#### [WHAT YOU WILL DO]
The line containing "Joint 5th |" and every line after it, through the last line of the records, are to be transcribed exactly, and nothing else.

GIVEN DATA Start Marker

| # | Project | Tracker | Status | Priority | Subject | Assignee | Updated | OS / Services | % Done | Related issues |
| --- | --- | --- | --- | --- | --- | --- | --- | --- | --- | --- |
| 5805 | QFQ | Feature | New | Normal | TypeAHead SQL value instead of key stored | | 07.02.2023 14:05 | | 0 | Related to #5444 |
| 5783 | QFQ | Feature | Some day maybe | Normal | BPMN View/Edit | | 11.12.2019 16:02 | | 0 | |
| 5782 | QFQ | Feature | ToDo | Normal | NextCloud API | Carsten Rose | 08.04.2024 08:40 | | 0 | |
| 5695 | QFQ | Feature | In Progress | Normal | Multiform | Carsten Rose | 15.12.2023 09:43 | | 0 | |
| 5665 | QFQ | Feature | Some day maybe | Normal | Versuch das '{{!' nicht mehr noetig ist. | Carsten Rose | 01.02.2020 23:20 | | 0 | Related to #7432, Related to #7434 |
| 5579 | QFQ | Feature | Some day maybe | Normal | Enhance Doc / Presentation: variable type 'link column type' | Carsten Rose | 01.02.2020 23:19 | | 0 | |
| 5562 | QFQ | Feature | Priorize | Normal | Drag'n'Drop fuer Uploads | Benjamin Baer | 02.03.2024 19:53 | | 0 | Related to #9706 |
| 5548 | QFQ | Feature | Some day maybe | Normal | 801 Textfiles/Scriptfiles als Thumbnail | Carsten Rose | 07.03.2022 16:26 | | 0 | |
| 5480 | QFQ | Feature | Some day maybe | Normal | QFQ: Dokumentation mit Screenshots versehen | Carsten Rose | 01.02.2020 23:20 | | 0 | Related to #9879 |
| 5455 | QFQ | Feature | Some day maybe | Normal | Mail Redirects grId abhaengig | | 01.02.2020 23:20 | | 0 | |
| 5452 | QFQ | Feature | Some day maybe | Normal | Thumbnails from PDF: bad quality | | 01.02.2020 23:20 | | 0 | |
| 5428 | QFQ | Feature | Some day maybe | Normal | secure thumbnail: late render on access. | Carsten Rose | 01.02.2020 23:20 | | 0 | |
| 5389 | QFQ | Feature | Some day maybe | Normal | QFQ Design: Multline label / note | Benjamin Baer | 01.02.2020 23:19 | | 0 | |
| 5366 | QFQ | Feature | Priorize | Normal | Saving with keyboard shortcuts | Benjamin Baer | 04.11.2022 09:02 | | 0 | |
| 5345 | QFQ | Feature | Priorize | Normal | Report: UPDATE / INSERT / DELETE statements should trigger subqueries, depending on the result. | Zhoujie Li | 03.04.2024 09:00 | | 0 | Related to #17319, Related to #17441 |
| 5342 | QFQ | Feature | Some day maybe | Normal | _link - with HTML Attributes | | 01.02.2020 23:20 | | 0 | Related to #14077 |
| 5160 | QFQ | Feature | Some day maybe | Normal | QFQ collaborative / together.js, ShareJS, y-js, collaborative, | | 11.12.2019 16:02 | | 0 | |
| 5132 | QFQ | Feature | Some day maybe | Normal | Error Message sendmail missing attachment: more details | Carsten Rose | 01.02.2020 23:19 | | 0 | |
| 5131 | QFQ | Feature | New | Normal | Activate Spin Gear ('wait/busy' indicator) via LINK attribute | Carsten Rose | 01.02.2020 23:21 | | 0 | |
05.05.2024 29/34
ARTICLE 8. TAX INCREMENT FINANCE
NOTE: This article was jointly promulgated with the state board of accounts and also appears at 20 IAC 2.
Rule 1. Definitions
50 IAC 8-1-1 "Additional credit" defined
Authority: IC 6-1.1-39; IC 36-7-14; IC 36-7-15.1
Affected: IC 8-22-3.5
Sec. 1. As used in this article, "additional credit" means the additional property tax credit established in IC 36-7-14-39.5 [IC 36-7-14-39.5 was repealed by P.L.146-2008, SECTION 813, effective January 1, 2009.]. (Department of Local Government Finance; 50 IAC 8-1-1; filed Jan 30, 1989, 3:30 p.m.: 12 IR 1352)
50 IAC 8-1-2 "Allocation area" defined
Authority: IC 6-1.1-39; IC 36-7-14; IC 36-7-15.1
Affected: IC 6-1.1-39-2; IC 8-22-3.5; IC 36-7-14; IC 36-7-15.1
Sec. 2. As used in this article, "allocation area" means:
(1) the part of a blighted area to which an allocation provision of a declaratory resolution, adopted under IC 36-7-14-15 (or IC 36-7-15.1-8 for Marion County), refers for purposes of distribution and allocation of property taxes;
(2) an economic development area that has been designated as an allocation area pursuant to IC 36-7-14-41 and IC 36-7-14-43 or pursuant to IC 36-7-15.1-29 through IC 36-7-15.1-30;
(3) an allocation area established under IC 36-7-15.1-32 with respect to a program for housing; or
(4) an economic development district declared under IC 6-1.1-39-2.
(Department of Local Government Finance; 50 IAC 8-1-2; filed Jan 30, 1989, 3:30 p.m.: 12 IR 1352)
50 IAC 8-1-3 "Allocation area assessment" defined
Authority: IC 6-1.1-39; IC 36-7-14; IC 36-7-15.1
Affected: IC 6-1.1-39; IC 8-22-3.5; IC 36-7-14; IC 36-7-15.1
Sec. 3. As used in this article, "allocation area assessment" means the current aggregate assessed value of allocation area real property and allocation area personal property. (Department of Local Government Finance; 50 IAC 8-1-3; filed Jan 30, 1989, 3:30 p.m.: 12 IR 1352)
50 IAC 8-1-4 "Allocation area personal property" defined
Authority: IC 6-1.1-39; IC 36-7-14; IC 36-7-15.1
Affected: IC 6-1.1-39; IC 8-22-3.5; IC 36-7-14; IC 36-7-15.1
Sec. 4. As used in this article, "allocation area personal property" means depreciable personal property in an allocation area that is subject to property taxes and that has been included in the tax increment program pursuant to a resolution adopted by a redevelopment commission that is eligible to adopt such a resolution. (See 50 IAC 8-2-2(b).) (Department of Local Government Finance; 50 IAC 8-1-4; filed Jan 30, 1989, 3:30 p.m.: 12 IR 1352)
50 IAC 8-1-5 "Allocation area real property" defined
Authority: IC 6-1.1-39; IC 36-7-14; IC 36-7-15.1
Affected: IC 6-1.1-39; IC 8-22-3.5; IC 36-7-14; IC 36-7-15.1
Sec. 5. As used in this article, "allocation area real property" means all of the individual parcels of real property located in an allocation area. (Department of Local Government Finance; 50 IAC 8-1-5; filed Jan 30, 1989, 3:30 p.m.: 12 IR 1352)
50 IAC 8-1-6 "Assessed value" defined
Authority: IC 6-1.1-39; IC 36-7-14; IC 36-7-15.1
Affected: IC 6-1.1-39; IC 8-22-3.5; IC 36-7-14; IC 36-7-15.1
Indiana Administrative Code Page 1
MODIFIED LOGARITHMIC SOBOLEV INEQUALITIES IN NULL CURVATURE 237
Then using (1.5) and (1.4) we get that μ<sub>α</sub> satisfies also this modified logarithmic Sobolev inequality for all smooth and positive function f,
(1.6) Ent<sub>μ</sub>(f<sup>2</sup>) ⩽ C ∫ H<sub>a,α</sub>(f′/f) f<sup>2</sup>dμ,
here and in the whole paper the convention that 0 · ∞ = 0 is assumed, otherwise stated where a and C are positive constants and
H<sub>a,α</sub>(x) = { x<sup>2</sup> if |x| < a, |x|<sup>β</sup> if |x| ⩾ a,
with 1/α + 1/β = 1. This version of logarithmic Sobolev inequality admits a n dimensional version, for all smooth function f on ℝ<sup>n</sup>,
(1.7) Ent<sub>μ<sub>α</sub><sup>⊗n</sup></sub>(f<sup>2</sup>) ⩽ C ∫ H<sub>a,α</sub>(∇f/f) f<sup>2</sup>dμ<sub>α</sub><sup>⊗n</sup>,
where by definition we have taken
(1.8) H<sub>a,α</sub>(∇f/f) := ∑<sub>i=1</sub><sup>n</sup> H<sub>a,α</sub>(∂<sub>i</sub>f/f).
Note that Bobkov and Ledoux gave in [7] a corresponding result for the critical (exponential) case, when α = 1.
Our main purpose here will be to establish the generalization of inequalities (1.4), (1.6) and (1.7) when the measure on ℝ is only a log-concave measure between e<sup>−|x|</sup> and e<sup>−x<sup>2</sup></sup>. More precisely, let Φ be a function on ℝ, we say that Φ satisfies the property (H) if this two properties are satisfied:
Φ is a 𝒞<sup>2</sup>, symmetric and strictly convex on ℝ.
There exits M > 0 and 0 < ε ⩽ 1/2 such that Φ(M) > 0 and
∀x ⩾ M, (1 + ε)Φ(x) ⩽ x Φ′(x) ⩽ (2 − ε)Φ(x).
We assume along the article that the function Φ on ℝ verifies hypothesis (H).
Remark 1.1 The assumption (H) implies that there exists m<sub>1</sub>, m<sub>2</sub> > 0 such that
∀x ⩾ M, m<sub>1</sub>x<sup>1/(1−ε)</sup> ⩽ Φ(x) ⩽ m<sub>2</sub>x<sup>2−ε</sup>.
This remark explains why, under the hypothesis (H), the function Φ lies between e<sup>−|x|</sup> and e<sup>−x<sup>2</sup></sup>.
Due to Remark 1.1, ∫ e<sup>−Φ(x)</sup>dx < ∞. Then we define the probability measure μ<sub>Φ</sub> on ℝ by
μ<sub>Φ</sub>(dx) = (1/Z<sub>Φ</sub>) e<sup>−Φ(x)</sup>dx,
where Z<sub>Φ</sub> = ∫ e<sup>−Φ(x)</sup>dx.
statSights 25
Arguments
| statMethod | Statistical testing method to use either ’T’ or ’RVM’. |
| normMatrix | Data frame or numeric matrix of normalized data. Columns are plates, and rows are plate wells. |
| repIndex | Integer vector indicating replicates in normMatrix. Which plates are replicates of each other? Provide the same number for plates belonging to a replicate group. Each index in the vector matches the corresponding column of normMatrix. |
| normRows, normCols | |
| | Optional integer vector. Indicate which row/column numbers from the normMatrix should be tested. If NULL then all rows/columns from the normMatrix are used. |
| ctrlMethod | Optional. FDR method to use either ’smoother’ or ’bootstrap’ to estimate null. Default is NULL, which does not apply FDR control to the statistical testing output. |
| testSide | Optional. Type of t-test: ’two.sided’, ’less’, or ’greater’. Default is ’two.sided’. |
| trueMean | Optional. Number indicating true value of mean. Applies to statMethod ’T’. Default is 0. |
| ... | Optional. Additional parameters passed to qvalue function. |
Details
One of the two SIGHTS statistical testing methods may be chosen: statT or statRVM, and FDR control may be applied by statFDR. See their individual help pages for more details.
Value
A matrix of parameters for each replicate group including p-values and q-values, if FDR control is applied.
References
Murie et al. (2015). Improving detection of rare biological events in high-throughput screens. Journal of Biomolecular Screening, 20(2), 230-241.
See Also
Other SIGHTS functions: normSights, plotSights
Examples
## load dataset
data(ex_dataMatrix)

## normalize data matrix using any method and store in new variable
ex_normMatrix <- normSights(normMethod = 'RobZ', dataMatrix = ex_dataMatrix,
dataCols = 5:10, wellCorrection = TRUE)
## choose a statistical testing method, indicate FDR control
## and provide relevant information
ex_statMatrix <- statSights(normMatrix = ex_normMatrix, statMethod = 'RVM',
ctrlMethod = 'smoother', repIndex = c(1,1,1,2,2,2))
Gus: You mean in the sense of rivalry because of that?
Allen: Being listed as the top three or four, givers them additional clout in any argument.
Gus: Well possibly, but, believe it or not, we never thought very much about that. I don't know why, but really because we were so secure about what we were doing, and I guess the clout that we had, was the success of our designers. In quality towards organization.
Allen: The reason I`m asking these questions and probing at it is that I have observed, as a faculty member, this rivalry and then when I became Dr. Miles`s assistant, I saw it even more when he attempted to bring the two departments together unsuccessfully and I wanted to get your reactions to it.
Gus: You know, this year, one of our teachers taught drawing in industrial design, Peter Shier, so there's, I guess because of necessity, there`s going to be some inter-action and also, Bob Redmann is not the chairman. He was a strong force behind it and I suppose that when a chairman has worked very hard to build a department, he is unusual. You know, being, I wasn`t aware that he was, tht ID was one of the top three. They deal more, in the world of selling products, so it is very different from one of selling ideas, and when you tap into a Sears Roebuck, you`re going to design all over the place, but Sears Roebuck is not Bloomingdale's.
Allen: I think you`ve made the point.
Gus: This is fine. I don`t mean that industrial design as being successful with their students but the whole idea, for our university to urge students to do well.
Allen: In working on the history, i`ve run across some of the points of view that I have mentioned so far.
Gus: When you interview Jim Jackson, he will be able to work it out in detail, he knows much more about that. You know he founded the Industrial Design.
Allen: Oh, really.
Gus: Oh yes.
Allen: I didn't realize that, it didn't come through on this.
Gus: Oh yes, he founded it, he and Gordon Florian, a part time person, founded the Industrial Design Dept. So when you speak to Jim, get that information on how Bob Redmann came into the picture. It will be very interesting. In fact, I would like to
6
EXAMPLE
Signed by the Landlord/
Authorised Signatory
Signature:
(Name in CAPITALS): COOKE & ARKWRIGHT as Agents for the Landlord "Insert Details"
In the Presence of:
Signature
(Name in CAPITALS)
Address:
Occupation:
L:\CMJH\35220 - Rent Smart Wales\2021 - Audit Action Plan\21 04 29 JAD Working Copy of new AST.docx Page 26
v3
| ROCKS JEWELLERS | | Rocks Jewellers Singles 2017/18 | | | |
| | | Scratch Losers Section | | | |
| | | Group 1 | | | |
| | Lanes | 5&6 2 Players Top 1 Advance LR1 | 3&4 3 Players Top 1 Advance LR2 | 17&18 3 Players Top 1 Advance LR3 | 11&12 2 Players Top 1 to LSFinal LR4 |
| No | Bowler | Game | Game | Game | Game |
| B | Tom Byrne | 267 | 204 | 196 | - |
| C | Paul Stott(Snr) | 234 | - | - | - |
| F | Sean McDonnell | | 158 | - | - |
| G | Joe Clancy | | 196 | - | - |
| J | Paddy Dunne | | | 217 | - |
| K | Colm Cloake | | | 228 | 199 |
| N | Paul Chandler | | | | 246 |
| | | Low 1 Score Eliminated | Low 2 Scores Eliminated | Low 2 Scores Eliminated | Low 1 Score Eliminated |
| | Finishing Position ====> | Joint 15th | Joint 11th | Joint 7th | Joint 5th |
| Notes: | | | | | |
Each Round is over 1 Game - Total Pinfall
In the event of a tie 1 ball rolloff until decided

GIVEN DATA End Marker

#### [ANSWER BELOW]
| | Finishing Position ====> | Joint 15th | Joint 11th | Joint 7th | Joint 5th |
| Notes: | | | | | |
Each Round is over 1 Game - Total Pinfall
In the event of a tie 1 ball rolloff until decided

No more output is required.